4.2) Definitividade: a Jurisdição produz resultados imutáveis. Em outras palavras, gera a chamada coisa julgada material, o que somente é feito pela Jurisdição;

  • Exceção: não há coisa julgada nas cautelares, nas ações civis públicas e nas ações populares julgadas improcedentes por falta de provas.


4.3) Inércia: a Jurisdição somente atua mediante provocação da parte;
  • Exceção: hipóteses em que o Juiz atua de ofício, como na Jurisdição Voluntária (CPC, art. 1.113) e inventário de ofício (CPC, art. 989);
  • No entanto, depois de iniciado o processo, vigora o Princípio do Impulso Oficial, que manda o juiz conduzir o processo até o fim (CPC, art. 2º e 262).


4.4) Unidade: a jurisdição é una, ou seja, não comporta divisões, sendo que apenas por razões didáticas são feitas classificações.

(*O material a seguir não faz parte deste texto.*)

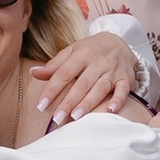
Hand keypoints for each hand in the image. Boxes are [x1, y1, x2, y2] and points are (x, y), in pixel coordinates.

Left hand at [29, 37, 147, 126]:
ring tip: (76, 117)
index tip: (41, 106)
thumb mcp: (72, 52)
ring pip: (100, 88)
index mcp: (81, 54)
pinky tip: (110, 111)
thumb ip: (54, 65)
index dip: (52, 90)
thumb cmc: (90, 50)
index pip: (64, 73)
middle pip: (82, 84)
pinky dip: (118, 100)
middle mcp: (98, 61)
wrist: (119, 42)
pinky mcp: (126, 78)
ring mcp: (113, 70)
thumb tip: (34, 73)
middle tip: (57, 118)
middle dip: (69, 102)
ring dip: (89, 103)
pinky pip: (123, 90)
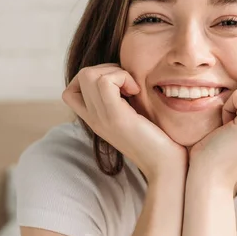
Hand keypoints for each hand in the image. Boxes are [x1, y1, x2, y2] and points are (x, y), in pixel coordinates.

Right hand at [62, 63, 186, 182]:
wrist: (165, 166)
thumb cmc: (159, 140)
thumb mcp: (134, 116)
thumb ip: (124, 101)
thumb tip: (127, 77)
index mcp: (96, 119)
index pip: (71, 91)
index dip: (93, 77)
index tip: (119, 86)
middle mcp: (94, 119)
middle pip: (81, 76)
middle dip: (108, 69)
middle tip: (129, 85)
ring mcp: (102, 118)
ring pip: (88, 75)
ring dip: (115, 72)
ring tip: (132, 89)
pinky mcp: (116, 117)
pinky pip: (105, 82)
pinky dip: (123, 78)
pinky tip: (136, 92)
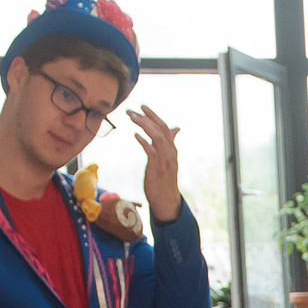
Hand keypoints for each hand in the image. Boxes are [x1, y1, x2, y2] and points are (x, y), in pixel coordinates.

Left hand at [130, 105, 181, 222]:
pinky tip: (135, 135)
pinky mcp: (157, 168)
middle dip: (147, 117)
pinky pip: (152, 151)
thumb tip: (176, 128)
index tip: (142, 107)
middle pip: (161, 129)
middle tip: (132, 110)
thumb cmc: (164, 180)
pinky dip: (144, 141)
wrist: (166, 201)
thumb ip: (169, 143)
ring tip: (131, 118)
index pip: (165, 127)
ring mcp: (165, 160)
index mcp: (172, 149)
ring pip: (157, 137)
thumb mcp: (168, 159)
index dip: (154, 116)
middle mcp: (170, 153)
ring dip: (143, 125)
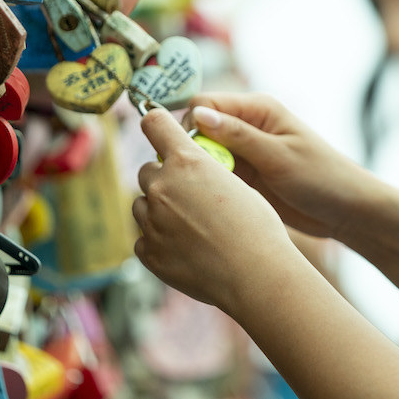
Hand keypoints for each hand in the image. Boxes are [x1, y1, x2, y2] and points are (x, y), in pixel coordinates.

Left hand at [133, 108, 293, 309]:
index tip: (158, 129)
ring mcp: (152, 221)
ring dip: (158, 209)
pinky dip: (158, 240)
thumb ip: (203, 173)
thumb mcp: (234, 183)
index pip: (154, 123)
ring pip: (141, 205)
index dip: (156, 124)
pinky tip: (186, 248)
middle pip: (147, 170)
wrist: (256, 275)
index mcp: (187, 161)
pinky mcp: (149, 253)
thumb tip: (189, 172)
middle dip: (163, 178)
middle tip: (189, 195)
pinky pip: (144, 238)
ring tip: (190, 226)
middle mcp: (162, 186)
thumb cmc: (256, 228)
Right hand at [182, 92, 378, 239]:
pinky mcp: (244, 177)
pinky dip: (209, 186)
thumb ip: (238, 136)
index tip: (187, 154)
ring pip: (204, 155)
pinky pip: (215, 176)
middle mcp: (246, 126)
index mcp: (257, 109)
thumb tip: (197, 115)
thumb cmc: (322, 177)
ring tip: (201, 194)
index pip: (204, 104)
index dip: (189, 125)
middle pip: (199, 130)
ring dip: (199, 171)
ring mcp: (244, 153)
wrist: (346, 211)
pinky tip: (207, 202)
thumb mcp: (279, 156)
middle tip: (193, 179)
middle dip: (191, 152)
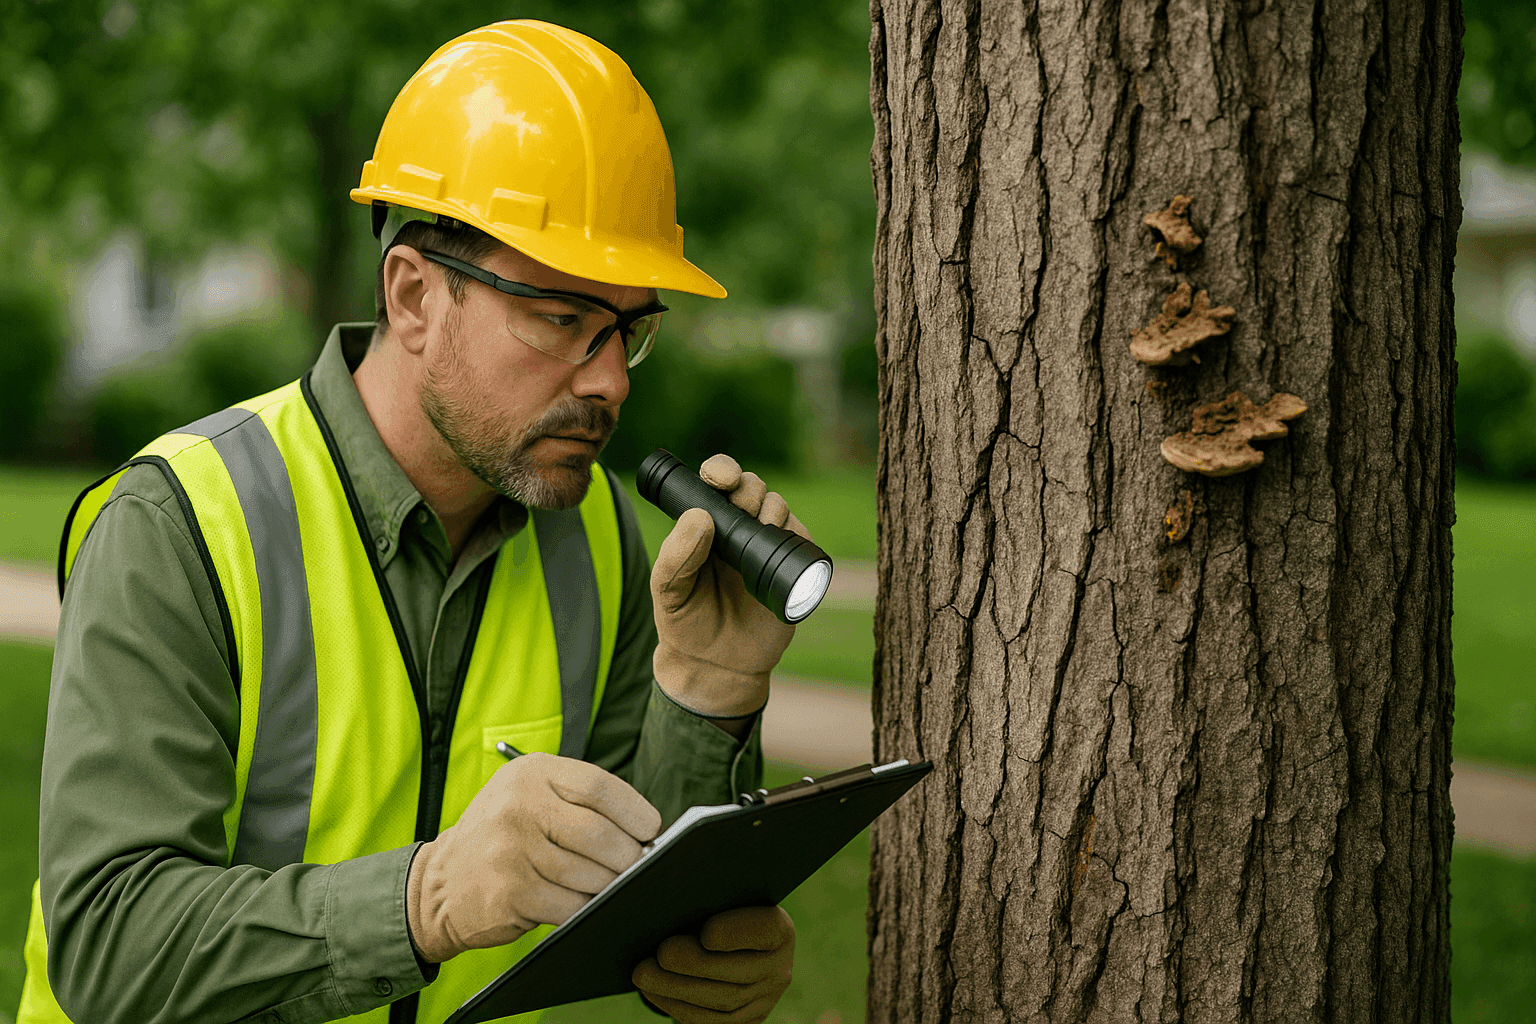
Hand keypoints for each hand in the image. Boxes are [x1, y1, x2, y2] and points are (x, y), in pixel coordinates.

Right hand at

4.5) Contenciosidade e Voluntariedade: a Jurisdição pode ser também classificada quanto a existência ou não de confronto de direitos dos envolvidos na relação processual:

a) Jurisdição Contenciosa: há confronto de direitos dos envolvidos, cabendo ao Juiz apontar qual deles deve prevalecer;

b) Jurisdição Voluntária: não há confronto de direitos dos envolvidos, mas o ordenamento impõe que o resultado pretendido pelos envolvidos somente possa ser alcançado após o processo judicial. É o que a doutrina também chama de administração pública de interesses privados;
  • Existe divergência quanto a Voluntária ser realmente Jurisdição. Para alguns, não se trata de jurisdição porque não há lide, ou seja, não há pretensão resistida nesses casos, mas para outros trata-se de Jurisdição, pois haveria uma lide ficta, uma vez que o ordenamento exige essa participação da jurisdição diante dos diversos interesses envolvidos.